Regular captain and occasional Springbok captain Salmaan Moerat returned to rugby from his injury enforced layoff by playing for 30 minutes in a Stormers second team friendly against Griquas on Friday, which incidentally they won to break a lengthy drought against that team, but the injury list remains a ridiculously long one.
Libbok and Morabe, and possible Dixon too, are added to a list that apart from Moerat also includes Damian Willemse, Dan du Plessis, Deon Fourie, Evan Roos, Frans Malhberbe, Steven Kitshoff, Sacha Feinberg-Mngomezulu as well as the likes of Ben Loader.
“It’s enough to fill up a whole sanatorium,” quipped Dobson, who was in a surprisingly good mood following what was his team’s third successive defeat (they lost to the Hollywoodbets Sharks last week and to the Glasgow Warriors in the game before the international break).
Perhaps he has a reason to be optimistic as well as fatalistic, for given the Stormers injury problems, they did put up a good fight against both the Sharks and a savagely brutal Toulon team who came to South Africa to win at all costs.
“It’s a sore changing room, two guys in hospital, it was a brutal game. Yet we stuck around, the fight from the guys was nice. I don’t think I’ve seen a bigger team.

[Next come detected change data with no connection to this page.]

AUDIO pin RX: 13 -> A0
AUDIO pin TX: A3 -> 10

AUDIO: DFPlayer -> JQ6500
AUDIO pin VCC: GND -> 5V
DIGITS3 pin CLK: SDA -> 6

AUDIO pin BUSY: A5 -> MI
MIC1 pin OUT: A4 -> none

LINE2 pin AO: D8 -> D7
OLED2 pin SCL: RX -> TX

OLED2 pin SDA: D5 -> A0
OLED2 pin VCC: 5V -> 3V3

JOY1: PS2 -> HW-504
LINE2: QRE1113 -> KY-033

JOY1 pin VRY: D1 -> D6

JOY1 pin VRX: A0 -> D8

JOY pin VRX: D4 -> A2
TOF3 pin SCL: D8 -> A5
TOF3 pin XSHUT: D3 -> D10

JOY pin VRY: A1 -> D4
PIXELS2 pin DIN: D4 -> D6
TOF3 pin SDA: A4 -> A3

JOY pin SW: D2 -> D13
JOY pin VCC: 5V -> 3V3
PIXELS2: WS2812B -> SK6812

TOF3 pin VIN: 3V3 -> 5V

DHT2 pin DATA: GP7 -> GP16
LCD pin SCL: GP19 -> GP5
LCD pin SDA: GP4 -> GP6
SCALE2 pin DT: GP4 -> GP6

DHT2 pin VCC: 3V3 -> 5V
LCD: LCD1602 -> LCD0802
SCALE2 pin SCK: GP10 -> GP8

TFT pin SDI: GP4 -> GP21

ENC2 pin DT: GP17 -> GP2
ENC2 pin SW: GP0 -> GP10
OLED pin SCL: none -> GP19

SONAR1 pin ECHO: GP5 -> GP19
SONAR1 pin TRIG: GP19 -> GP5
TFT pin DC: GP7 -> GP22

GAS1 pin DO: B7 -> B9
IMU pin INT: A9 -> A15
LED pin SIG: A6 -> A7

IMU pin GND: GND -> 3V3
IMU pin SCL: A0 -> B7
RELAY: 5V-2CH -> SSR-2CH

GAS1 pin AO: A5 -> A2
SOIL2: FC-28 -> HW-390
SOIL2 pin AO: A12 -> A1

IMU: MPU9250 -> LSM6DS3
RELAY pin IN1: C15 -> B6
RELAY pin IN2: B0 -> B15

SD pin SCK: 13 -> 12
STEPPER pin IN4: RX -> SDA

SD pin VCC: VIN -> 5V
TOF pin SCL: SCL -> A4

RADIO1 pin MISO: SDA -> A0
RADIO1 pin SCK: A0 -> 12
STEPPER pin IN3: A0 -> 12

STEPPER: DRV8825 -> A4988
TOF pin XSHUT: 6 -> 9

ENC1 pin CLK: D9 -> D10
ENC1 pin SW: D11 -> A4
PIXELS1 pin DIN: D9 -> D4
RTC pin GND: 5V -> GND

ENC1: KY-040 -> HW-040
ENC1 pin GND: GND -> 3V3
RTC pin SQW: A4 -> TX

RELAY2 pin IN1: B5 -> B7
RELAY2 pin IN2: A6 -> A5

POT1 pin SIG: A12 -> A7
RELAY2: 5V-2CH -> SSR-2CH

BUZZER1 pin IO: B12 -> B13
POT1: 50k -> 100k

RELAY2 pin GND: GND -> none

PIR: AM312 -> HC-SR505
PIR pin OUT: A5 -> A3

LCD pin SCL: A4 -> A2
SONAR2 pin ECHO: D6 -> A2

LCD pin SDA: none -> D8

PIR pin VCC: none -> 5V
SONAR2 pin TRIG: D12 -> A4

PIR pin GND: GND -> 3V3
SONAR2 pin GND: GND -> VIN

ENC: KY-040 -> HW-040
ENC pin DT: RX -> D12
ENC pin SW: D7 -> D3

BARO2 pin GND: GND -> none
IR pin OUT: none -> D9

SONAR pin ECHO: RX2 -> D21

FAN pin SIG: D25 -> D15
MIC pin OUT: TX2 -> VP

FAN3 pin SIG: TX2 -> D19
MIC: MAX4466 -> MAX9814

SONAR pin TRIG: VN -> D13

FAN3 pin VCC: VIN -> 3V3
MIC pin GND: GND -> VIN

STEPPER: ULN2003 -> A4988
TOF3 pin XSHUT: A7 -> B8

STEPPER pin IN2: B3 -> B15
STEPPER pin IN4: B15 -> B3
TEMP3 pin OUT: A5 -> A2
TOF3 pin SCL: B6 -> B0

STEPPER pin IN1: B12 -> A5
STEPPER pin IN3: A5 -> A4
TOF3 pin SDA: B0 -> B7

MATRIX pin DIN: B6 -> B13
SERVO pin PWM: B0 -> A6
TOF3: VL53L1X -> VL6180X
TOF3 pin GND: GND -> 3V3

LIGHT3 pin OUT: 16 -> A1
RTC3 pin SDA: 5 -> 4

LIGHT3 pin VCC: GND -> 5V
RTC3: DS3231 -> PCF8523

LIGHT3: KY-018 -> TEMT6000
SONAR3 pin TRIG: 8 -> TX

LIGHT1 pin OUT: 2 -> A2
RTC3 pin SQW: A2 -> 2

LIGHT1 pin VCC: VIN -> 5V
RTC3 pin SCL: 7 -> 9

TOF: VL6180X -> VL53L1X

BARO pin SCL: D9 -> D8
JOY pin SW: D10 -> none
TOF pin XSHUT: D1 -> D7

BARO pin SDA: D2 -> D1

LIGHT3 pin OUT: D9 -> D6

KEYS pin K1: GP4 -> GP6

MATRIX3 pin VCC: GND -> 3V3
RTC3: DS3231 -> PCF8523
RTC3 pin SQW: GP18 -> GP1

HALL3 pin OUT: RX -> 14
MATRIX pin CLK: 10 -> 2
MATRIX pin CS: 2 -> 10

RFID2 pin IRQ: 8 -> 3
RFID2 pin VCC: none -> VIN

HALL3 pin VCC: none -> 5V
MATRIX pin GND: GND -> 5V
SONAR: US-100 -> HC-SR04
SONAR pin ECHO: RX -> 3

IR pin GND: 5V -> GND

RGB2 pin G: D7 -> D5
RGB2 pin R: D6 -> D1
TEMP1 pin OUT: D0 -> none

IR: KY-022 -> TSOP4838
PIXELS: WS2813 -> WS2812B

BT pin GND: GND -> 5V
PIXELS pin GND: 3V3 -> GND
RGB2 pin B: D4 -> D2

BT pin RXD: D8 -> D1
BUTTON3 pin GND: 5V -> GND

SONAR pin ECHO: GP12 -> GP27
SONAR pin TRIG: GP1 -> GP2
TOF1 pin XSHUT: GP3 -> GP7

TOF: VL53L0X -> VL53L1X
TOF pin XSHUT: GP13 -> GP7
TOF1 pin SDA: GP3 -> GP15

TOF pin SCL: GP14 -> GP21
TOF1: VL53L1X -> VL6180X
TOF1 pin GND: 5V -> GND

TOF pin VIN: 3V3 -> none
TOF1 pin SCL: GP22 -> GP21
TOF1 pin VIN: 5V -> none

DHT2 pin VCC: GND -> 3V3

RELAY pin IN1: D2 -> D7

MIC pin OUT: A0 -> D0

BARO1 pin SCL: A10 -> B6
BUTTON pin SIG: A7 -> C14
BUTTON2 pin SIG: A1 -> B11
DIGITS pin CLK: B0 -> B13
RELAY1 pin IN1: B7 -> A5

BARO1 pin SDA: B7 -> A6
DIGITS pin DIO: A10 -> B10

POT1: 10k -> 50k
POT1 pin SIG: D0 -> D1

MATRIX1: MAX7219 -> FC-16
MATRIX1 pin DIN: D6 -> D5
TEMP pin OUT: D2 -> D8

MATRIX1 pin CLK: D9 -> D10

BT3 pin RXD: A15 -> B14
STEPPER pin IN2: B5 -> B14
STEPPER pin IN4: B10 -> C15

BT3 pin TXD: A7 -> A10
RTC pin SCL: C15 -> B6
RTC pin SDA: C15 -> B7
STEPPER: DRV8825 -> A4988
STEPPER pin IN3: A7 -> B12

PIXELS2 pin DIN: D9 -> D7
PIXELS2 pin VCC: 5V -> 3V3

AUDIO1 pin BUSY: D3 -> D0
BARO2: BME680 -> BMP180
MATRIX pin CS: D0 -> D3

It’s comparable to La Rochelle.
“Some might say I am making excuses but to play that game without Deon [Fourie], Evan [Roos], Keke, BJ, Frans, Kitsie, Damian, Sacha, Manie was not insignificant.”
COULD SNIFF VICTORY
And yet the Stormers, had they taken their chances, particularly when they looked like they were gaining momentum in the middle stages of the match, could so easily have won despite it all, and Dobson is right, you might be able to argue that the Stormers are over-elaborate and try too many 50/50 passes and overdo the chip kicks, but you can’t fault their commitment to the cause.
Prop Neethling Fouche, called on to captain the team in the absence of Moerat and Dan du Plessis, was part of another dominant scrumming effort, which might have counted for more had there been more scrums in the first hour of the game, with both teams opting to play off turnovers created from mistakes and the referee allowing the advantage. Fouche felt that like in Durban the previous week, the victory was there to be taken.
“It’s quite sad actually because you could almost sniff that win. Just after halftime we’re on their goal line; we score there we go 21-10 and they’re probably being asked more questions than us at that juncture,’ said Fouche.
“But we don’t finish there and then it’s penalty, penalty, yellow card (to Willie Engelbrecht), and then you’re under pressure. Teams like these, with lots of internationals, they’re not going to let that pressure go. They’ll just keep their foot on your throat.”
They did and in the end they strangled the Stormers who will now turn their main focus to resurrecting their season by winning the two festive season derbies against the Emirates Lions and Hollywoodbets Sharks at DHL Stadium on 21 and 28 December respectively. They’d probably agree that the Champions Cup challenge is over after losing their first game at home.